Verti-Arena: A Controllable and Standardized Indoor Testbed for Multi-Terrain Off-Road Autonomy
Haiyue Chen, Aniket Datar, Tong Xu, Francesco Cancelliere, Harsh Rangwala, Madhan Balaji Rao, Daeun Song, David Eichinger, Xuesu Xiao
TL;DR
Verti-Arena tackles the lack of controllable, standardized real-world testbeds for off-road autonomy by delivering a configurable indoor platform with diverse terrains and vertical variation. It provides a detailed geometry and semantics design, an obstacle layout, and a mechanism to shuffle terrain layouts, plus an eight-camera motion-capture system for ground-truth data collection and a ROS 2-based data pipeline. The work also offers a web-based interface for remote standardized experiments and reports that kinodynamics are terrain-dependent, emphasizing the need for terrain-aware models in perception, planning, and learning. Overall, Verti-Arena enables safe, repeatable, and scalable benchmarking for perception, control, and learning in off-road autonomy.
Abstract
Off-road navigation is an important capability for mobile robots deployed in environments that are inaccessible or dangerous to humans, such as disaster response or planetary exploration. Progress is limited due to the lack of a controllable and standardized real-world testbed for systematic data collection and validation. To fill this gap, we introduce Verti-Arena, a reconfigurable indoor facility designed specifically for off-road autonomy.

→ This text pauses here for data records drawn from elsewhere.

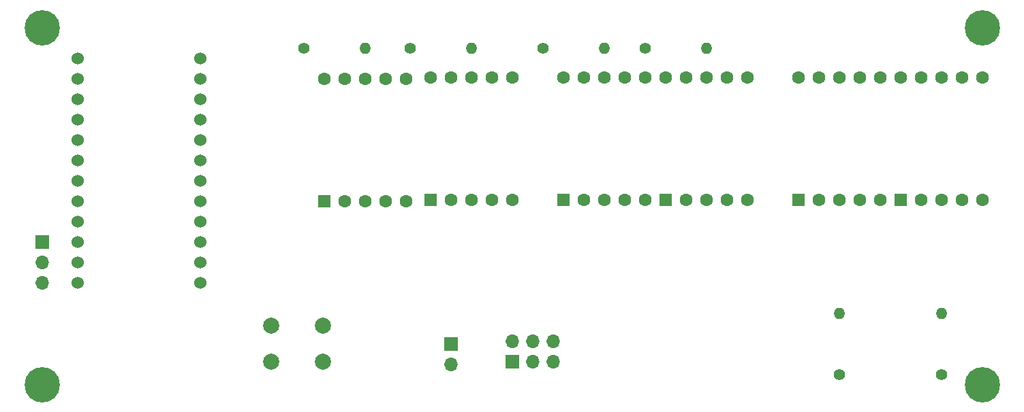
<source format=gbr>
%TF.GenerationSoftware,KiCad,Pcbnew,7.0.7*%
%TF.CreationDate,2023-09-30T14:20:14-05:00*%
%TF.ProjectId,Asus Qcode,41737573-2051-4636-9f64-652e6b696361,rev?*%
%TF.SameCoordinates,Original*%
%TF.FileFunction,Soldermask,Top*%
%TF.FilePolarity,Negative*%
%FSLAX46Y46*%
G04 Gerber Fmt 4.6, Leading zero omitted, Abs format (unit mm)*
G04 Created by KiCad (PCBNEW 7.0.7) date 2023-09-30 14:20:14*
%MOMM*%
%LPD*%
G01*
G04 APERTURE LIST*
%ADD10C,1.400000*%
%ADD11O,1.400000X1.400000*%
%ADD12R,1.600000X1.600000*%
%ADD13C,1.600000*%
%ADD14C,1.524000*%
%ADD15C,4.400000*%
%ADD16C,2.000000*%
%ADD17R,1.700000X1.700000*%
%ADD18O,1.700000X1.700000*%
G04 APERTURE END LIST*
D10*
%TO.C,R6*%
X127000000Y-58420000D03*
D11*
X127000000Y-50800000D03*
%TD*%
D12*
%TO.C,DSP5*%
X109220000Y-36707500D03*
D13*
X111760000Y-36707500D03*
X114300000Y-36707500D03*
X116840000Y-36707500D03*
X119380000Y-36707500D03*
X119380000Y-21467500D03*
X116840000Y-21467500D03*
X114300000Y-21467500D03*
X111760000Y-21467500D03*
X109220000Y-21467500D03*
%TD*%
D14*
%TO.C,uP1*%
X34925000Y-46990000D03*
X34925000Y-44450000D03*
X34925000Y-41910000D03*
X34925000Y-39370000D03*
X34925000Y-36830000D03*
X34925000Y-34290000D03*
X34925000Y-31750000D03*
X34925000Y-29210000D03*
X34925000Y-26670000D03*
X34925000Y-24130000D03*
X34925000Y-21590000D03*
X34925000Y-19050000D03*
X19685000Y-46990000D03*
X19685000Y-44450000D03*
X19685000Y-41910000D03*
X19685000Y-39370000D03*
X19685000Y-36830000D03*
X19685000Y-34290000D03*
X19685000Y-31750000D03*
X19685000Y-29210000D03*
X19685000Y-26670000D03*
X19685000Y-24130000D03*
X19685000Y-21590000D03*
X19685000Y-19050000D03*
%TD*%
D15*
%TO.C,REF\u002A\u002A*%
X132080000Y-59690000D03*
%TD*%
D16*
%TO.C,SW1*%
X50165000Y-56860000D03*
X43665000Y-56860000D03*
X50165000Y-52360000D03*
X43665000Y-52360000D03*
%TD*%
D12*
%TO.C,DSP6*%
X121920000Y-36707500D03*
D13*
X124460000Y-36707500D03*
X127000000Y-36707500D03*
X129540000Y-36707500D03*
X132080000Y-36707500D03*
X132080000Y-21467500D03*
X129540000Y-21467500D03*
X127000000Y-21467500D03*
X124460000Y-21467500D03*
X121920000Y-21467500D03*
%TD*%
D17*
%TO.C,J1*%
X73660000Y-56860000D03*
D18*
X73660000Y-54320000D03*
X76200000Y-56860000D03*
X76200000Y-54320000D03*
X78740000Y-56860000D03*
X78740000Y-54320000D03*
%TD*%
D17*
%TO.C,J2*%
X15240000Y-41910000D03*
D18*
X15240000Y-44450000D03*
X15240000Y-46990000D03*
%TD*%
D15*
%TO.C,REF\u002A\u002A*%
X132080000Y-15240000D03*
%TD*%
D10*
%TO.C,R1*%
X47756627Y-17780000D03*
D11*
X55376627Y-17780000D03*
%TD*%
D15*
%TO.C,REF\u002A\u002A*%
X15240000Y-59690000D03*
%TD*%
D10*
%TO.C,R5*%
X114300000Y-58420000D03*
D11*
X114300000Y-50800000D03*
%TD*%
D12*
%TO.C,DSP2*%
X63500000Y-36707500D03*
D13*
X66040000Y-36707500D03*
X68580000Y-36707500D03*
X71120000Y-36707500D03*
X73660000Y-36707500D03*
X73660000Y-21467500D03*
X71120000Y-21467500D03*
X68580000Y-21467500D03*
X66040000Y-21467500D03*
X63500000Y-21467500D03*
%TD*%
D12*
%TO.C,DSP3*%
X80010000Y-36707500D03*
D13*
X82550000Y-36707500D03*
X85090000Y-36707500D03*
X87630000Y-36707500D03*
X90170000Y-36707500D03*
X90170000Y-21467500D03*
X87630000Y-21467500D03*
X85090000Y-21467500D03*
X82550000Y-21467500D03*
X80010000Y-21467500D03*
%TD*%
D12*
%TO.C,DSP4*%
X92710000Y-36707500D03*
D13*
X95250000Y-36707500D03*
X97790000Y-36707500D03*
X100330000Y-36707500D03*
X102870000Y-36707500D03*
X102870000Y-21467500D03*
X100330000Y-21467500D03*
X97790000Y-21467500D03*
X95250000Y-21467500D03*
X92710000Y-21467500D03*
%TD*%
D10*
%TO.C,R2*%
X60960000Y-17780000D03*
D11*
X68580000Y-17780000D03*
%TD*%
D12*
%TO.C,DSP1*%
X50287500Y-36830000D03*
D13*
X52827500Y-36830000D03*
X55367500Y-36830000D03*
X57907500Y-36830000D03*
X60447500Y-36830000D03*
X60447500Y-21590000D03*
X57907500Y-21590000D03*
X55367500Y-21590000D03*
X52827500Y-21590000D03*
X50287500Y-21590000D03*
%TD*%
D10*
%TO.C,R3*%
X90170000Y-17780000D03*
D11*
X97790000Y-17780000D03*
%TD*%
D17*
%TO.C,J3*%
X66040000Y-54610000D03*
D18*
X66040000Y-57150000D03*
%TD*%
D15*
%TO.C,REF\u002A\u002A*%
X15240000Y-15240000D03*
%TD*%
D10*
%TO.C,R4*%
X77470000Y-17780000D03*
D11*
X85090000Y-17780000D03*
%TD*%
M02*

</source>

By providing a repeatable benchmark environment, Verti-Arena supports reproducible experiments across a variety of vertically challenging terrains and provides precise ground truth measurements through onboard sensors and a motion capture system. Verti-Arena also supports consistent data collection and comparative evaluation of algorithms in off-road autonomy research. We also develop a web-based interface that enables research groups worldwide to remotely conduct standardized off-road autonomy experiments on Verti-Arena.